Stunning is the process of rendering animals immobile or unconscious, with or without killing the animal, when or immediately prior to slaughtering them for food.

A primitive form of stunning was used in premodern times in the case of cattle, which were poleaxed prior to being bled out. However, prior to humane slaughter pistols and electric stunners, pigs, sheep and other animals (including cattle) were simply struck while fully conscious.

The belief that this was unnecessarily cruel and painful to the animal being slaughtered eventually led to the compulsory adoption of stunning methods in many countries. One of the first campaigners on the matter was the eminent physician, Benjamin Ward Richardson, who spent many years of his later working life developing more humane methods of slaughter. As early as 1853, he designed a lethal chamber that would gas animals to death relatively painlessly, and he founded the Model Abattoir Society in 1882 to investigate and campaign for humane methods of slaughter. He even experimented with the use of electric current at the Royal Polytechnic Institution.

The development of stunning technologies occurred largely in the first half of the twentieth century. In 1911, the Council of Justice to Animals (later the Humane Slaughter Association) was created to improve the slaughter of livestock and address the killing of unwanted pets. In the early 1920s, HSA introduced and demonstrated a mechanical stunner, which led to the adoption of humane stunning by many local authorities."

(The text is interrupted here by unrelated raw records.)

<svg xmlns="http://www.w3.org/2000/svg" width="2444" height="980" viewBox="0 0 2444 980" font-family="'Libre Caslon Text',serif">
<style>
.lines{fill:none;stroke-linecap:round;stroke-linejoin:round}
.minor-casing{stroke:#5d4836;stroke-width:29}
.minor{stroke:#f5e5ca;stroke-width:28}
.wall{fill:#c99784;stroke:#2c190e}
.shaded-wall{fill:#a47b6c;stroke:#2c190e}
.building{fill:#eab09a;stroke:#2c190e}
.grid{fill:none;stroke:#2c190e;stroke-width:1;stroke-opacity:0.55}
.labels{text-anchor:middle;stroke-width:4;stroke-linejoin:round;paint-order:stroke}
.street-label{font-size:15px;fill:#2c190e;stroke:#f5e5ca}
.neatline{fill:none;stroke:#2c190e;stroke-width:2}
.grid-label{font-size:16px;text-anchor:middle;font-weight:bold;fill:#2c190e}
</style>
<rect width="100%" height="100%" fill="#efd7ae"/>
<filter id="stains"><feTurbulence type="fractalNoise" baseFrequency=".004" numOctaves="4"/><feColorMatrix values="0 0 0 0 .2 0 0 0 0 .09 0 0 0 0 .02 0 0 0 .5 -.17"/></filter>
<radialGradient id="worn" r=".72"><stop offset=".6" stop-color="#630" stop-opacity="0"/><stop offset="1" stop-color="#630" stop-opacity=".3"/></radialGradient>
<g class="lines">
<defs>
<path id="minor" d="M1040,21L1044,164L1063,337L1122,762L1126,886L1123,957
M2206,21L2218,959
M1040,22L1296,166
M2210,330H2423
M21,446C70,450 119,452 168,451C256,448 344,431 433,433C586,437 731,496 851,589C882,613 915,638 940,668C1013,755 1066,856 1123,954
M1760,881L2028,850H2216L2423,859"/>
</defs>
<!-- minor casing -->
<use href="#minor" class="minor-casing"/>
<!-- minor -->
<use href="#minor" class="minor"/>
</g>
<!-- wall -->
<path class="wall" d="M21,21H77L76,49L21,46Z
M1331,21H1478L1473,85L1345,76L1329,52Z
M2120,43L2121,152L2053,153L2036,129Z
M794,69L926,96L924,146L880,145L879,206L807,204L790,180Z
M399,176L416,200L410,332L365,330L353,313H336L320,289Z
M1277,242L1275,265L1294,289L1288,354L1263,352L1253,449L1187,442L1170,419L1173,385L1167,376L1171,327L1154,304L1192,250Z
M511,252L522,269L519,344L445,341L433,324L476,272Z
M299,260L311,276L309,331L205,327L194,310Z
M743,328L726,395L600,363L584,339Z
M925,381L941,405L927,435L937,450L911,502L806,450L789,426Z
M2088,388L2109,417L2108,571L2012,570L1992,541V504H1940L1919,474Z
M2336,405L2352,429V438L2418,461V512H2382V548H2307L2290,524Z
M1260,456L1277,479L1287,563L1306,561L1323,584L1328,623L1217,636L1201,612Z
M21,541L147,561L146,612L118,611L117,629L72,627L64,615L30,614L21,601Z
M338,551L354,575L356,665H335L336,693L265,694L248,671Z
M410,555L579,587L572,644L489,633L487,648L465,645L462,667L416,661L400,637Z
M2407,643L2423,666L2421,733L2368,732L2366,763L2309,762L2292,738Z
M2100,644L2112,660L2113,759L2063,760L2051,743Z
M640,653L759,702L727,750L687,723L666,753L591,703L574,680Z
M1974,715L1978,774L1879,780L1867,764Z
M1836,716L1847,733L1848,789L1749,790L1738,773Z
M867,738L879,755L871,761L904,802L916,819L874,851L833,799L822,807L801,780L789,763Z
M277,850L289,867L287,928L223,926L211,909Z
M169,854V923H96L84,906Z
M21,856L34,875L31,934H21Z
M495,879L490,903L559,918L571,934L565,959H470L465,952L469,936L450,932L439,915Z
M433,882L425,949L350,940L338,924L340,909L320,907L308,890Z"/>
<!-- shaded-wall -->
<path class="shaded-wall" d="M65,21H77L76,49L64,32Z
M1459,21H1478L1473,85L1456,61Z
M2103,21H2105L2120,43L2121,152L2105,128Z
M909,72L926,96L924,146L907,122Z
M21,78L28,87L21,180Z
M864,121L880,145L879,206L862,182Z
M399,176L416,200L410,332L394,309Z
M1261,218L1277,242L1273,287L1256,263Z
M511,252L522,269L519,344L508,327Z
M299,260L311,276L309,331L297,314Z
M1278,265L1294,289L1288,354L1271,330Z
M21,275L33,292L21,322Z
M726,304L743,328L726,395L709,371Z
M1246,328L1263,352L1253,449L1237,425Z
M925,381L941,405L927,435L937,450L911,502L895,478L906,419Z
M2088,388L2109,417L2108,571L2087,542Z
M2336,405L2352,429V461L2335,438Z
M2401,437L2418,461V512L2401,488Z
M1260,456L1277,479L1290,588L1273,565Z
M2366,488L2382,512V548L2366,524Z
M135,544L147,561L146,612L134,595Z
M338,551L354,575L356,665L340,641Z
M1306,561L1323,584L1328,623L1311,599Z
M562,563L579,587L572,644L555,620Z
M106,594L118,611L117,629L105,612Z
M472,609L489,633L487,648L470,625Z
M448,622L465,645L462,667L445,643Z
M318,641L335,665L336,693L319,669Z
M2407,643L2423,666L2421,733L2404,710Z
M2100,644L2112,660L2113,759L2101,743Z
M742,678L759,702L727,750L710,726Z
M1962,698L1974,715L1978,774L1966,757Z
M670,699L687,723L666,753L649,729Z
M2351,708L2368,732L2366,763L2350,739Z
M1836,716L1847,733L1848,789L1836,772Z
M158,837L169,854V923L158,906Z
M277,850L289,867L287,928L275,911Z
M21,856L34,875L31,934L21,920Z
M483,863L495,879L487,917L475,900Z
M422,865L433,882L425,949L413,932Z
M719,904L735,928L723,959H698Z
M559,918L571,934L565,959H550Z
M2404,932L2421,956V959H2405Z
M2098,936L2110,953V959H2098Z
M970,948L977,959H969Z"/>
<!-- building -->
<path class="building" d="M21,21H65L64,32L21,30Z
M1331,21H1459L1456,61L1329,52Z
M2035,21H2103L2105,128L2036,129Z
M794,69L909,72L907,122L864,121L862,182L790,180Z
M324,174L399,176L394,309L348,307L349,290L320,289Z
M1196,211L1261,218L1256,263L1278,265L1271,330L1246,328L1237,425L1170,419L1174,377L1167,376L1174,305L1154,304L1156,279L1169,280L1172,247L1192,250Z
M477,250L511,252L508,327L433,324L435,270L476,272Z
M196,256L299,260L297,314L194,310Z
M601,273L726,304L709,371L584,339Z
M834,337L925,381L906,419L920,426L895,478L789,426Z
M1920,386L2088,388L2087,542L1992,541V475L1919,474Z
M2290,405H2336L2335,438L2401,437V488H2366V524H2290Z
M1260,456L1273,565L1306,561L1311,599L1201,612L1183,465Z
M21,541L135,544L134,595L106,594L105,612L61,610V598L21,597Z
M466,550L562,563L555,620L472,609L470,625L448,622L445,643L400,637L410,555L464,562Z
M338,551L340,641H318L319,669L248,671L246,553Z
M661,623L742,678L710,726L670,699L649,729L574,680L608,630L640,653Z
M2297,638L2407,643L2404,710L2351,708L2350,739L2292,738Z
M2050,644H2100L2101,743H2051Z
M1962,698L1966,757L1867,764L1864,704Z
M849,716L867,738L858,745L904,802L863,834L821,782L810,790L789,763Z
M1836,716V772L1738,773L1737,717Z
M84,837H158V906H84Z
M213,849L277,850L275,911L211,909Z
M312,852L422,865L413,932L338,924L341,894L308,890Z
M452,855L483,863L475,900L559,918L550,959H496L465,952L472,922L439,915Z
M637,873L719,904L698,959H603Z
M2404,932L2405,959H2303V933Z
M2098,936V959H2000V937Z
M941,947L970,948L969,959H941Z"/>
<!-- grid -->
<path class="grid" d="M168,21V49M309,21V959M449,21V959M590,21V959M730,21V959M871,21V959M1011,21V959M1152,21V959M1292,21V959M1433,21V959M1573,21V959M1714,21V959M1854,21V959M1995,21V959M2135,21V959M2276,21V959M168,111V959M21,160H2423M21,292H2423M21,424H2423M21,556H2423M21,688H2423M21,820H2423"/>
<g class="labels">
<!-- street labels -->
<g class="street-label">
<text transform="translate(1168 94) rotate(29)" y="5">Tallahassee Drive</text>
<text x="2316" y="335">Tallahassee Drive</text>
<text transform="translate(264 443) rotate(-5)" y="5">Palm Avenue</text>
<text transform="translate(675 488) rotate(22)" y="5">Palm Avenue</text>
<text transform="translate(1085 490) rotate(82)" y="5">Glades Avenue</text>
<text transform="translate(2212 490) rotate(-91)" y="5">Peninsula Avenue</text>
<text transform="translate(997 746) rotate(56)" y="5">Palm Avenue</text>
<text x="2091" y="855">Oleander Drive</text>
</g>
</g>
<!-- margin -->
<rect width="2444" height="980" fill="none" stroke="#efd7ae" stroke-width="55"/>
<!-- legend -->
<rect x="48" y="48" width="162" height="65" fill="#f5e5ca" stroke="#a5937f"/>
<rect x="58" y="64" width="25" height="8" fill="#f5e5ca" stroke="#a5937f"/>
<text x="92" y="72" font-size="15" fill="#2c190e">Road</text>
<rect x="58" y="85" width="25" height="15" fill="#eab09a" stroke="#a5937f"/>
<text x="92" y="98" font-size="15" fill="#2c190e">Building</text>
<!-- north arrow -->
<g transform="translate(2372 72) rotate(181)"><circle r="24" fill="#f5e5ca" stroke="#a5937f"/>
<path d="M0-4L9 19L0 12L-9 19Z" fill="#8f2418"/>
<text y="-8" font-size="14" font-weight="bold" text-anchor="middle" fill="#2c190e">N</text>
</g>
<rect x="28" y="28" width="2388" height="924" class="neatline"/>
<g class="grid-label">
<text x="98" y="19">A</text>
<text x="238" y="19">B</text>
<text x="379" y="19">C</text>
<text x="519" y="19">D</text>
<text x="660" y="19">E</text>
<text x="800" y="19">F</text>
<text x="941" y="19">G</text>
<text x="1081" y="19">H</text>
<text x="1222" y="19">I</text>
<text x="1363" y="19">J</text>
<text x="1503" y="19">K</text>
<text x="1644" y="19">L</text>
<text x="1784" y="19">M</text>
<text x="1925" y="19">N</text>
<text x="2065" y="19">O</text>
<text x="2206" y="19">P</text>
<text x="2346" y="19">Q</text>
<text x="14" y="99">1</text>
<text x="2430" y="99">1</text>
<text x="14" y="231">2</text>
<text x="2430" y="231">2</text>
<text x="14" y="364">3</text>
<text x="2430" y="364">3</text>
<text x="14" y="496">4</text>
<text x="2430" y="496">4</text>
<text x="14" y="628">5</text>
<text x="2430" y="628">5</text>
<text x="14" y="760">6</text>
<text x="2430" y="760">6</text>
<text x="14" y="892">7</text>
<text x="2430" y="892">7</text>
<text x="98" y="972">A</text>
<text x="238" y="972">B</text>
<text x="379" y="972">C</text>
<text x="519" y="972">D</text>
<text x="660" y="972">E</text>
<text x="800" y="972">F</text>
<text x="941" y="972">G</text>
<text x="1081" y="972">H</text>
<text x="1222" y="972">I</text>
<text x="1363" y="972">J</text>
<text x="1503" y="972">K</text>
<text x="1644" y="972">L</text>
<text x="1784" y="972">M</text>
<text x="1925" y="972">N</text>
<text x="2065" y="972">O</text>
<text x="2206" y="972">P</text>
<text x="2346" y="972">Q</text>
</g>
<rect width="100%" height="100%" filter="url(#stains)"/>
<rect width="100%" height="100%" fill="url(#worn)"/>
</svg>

The HSA played a key role in the passage of the Slaughter of Animals Act 1933. This made the mechanical stunning of cows and electrical stunning of pigs compulsory, with the exception of Jewish and Muslim meat. Modern methods, such as the captive bolt pistol and electric tongs were required and the Act's wording specifically outlawed the poleaxe. The period was marked by the development of various innovations in slaughterhouse technologies, not all of them particularly long-lasting.